FIRST SECURITY CORP /UT/
8-K, 2000-04-10
STATE COMMERCIAL BANKS
Previous: PRE PAID LEGAL SERVICES INC, 4, 2000-04-10
Next: EMPIRE OF CAROLINA INC, 4, 2000-04-10




                       SECURITIES AND EXCHANGE COMMISSION
                             Washington, D.C. 20549

                                    FORM 8-K

                                 CURRENT REPORT

                         PURSUANT TO SECTION 13 OR 15(d)
                     OF THE SECURITIES EXCHANGE ACT OF 1934

         Date of Report (Date of earliest event reported): April 9, 2000

                           FIRST SECURITY CORPORATION
               (Exact Name of Registrant as Specified in Charter)

Delaware                              1-6906                          87-6118148
(State or Other                  (Commission File               (I.R.S. Employer
Jurisdiction of                      Number)                 Identification No.)
Incorporation)

79 South Main, P.O. Box 30006                                         84130-0006
Salt Lake City, Utah                                                  (Zip Code)
(Address of Principal Executive Offices)
Registrant's telephone number, including area code: (801) 246-5976

                                 Not Applicable
          (Former Name or Former Address, if Changed Since Last Report)



<PAGE>

Item 5.     Other Events.

            First Security Corporation, a Delaware corporation ("FSCO"), and
Wells Fargo & Company, a Delaware corporation ("WFC"), have entered into an
Agreement and Plan of Reorganization, dated as of April 9, 2000 (including all
exhibits attached thereto, the "Merger Agreement"). The Merger Agreement
provides for the merger of FSCO with and into a wholly-owned subsidiary of WFC
(the "Merger"). A copy of a press release released jointly by FSCO and WFC
describing the Merger is attached hereto as Exhibit 99.1 and is incorporated
herein by reference.

      The exhibit to this current report on Form 8-K contains forward-looking
statements about the financial condition, results of operations and business of
WFC and FSCO and, assuming the consummation of the Merger, on the combined
company. These include statements about: (a) the anticipated closing date of the
Merger; (b) the cost savings and accretion to reported earnings that will be
realized from the Merger; (c) the restructuring charges expected to be incurred
in connection with the Merger; (d) the accounting method WFC expects to use to
account for the Merger; (e) the business opportunities and strategies expected
for WFC and FSCO after the Merger; and (f) other statements that include the
words "believes," "expects," "anticipates," "intends," "estimates," "should" or
similar expressions.

# Data segment
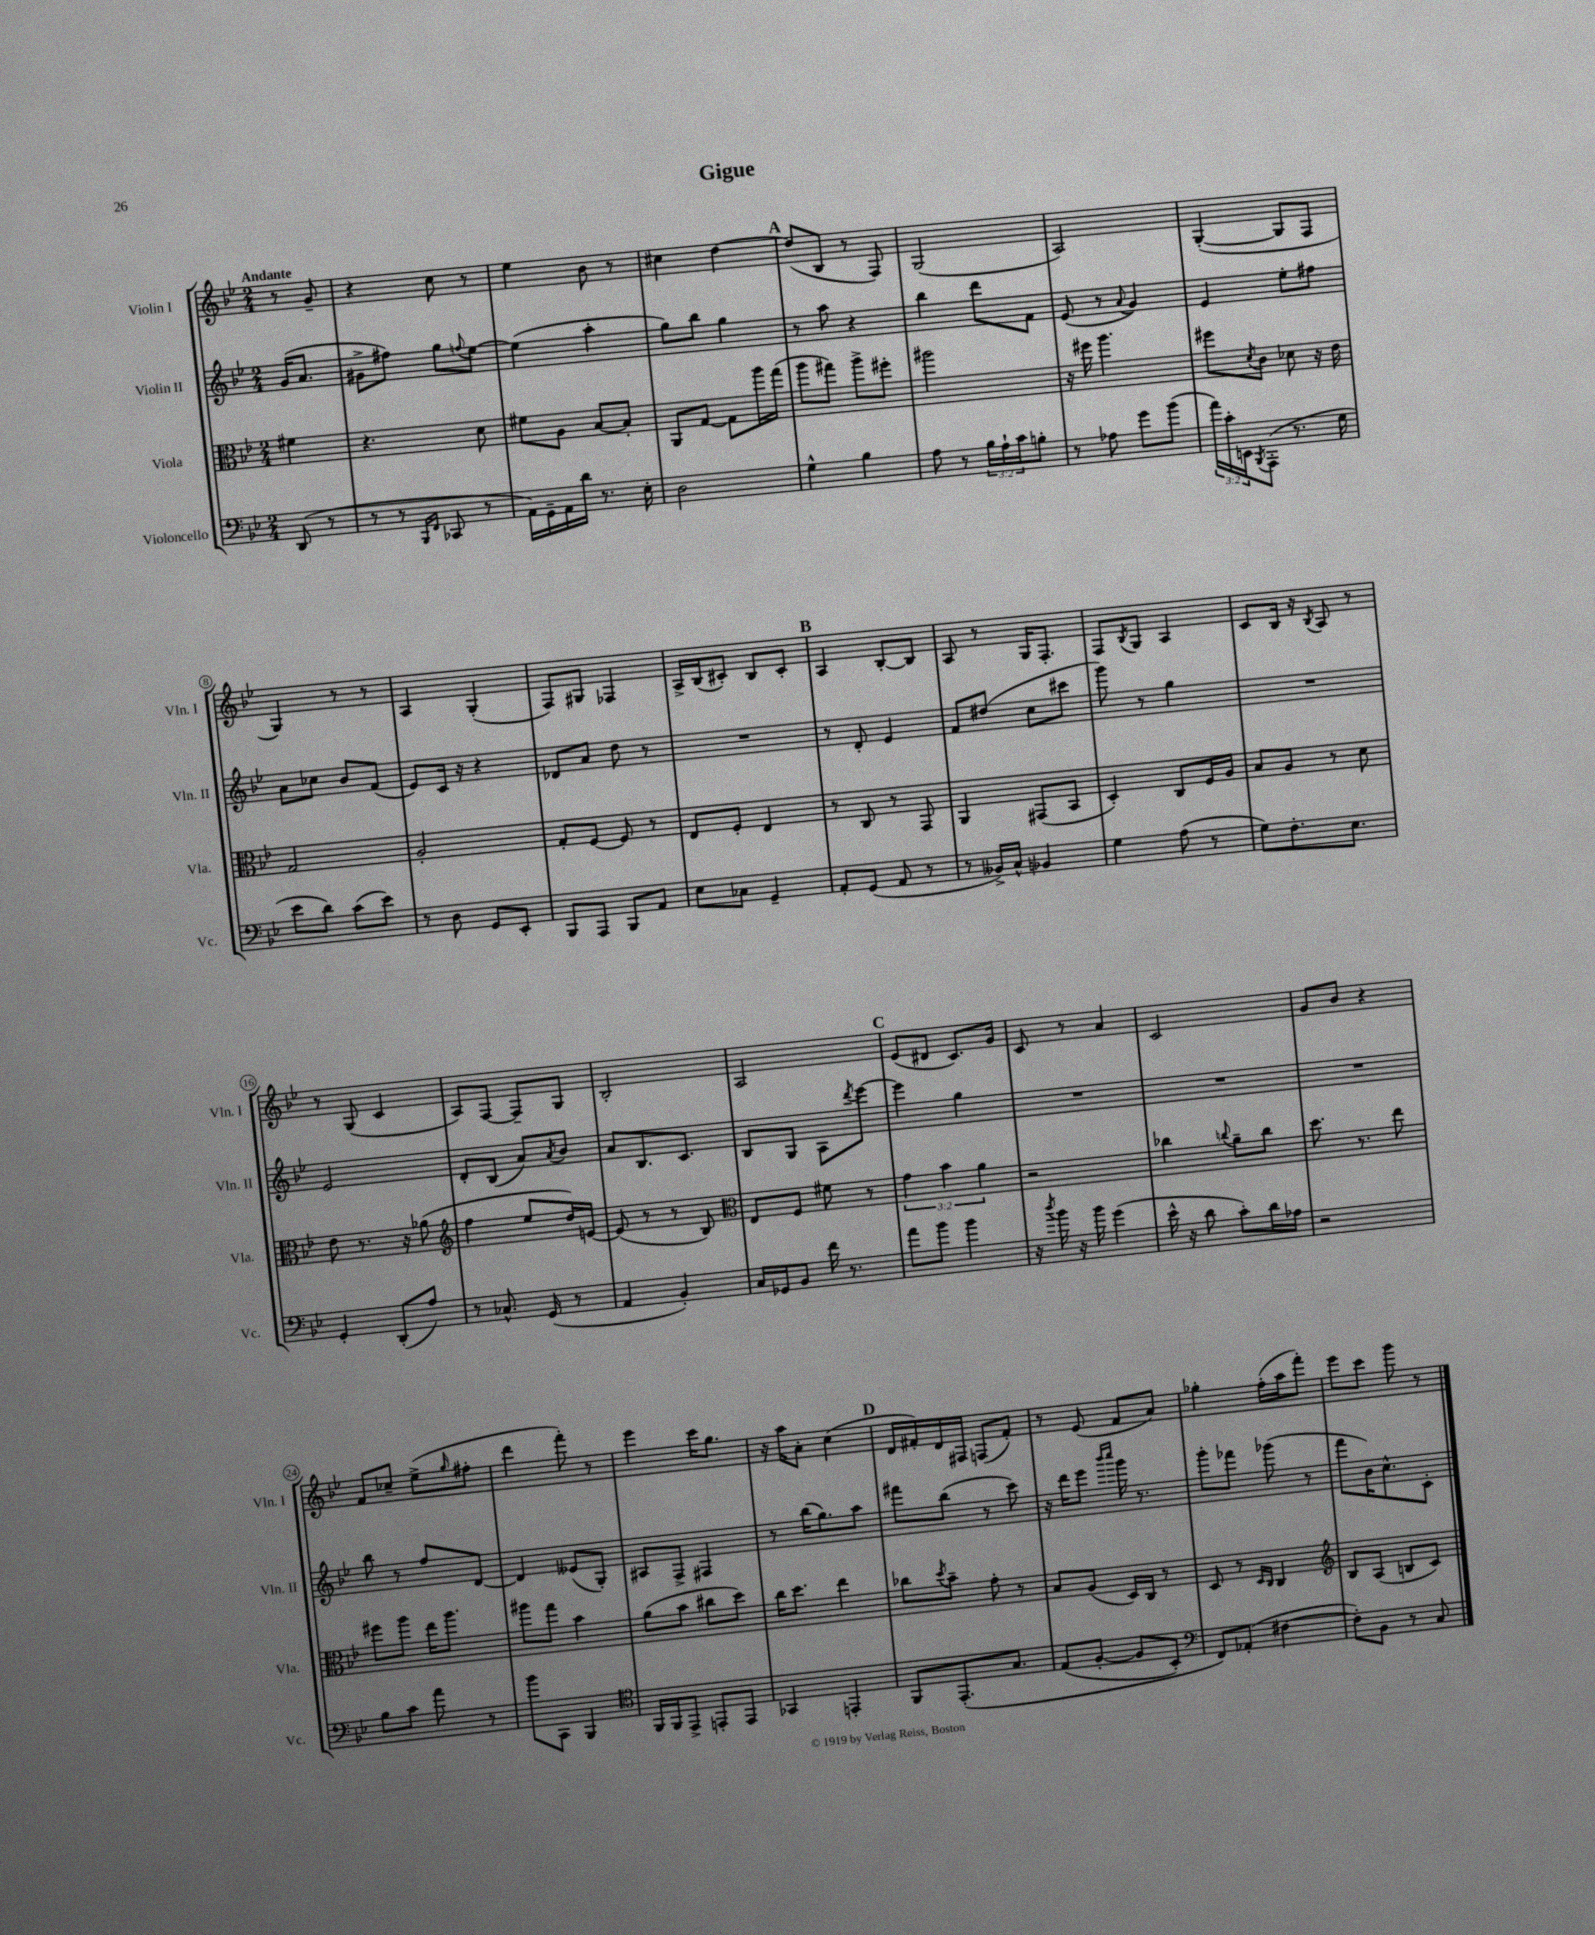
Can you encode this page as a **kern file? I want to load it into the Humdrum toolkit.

# Aim of the exercise
Retype verbatim the passage of the First Security Corporation filing that begins with the words containing "Registrant's telephone number, including" and ends with "Since Last Report)".

# Task output
Registrant's telephone number, including area code: (801) 246-5976

                                 Not Applicable
          (Former Name or Former Address, if Changed Since Last Report)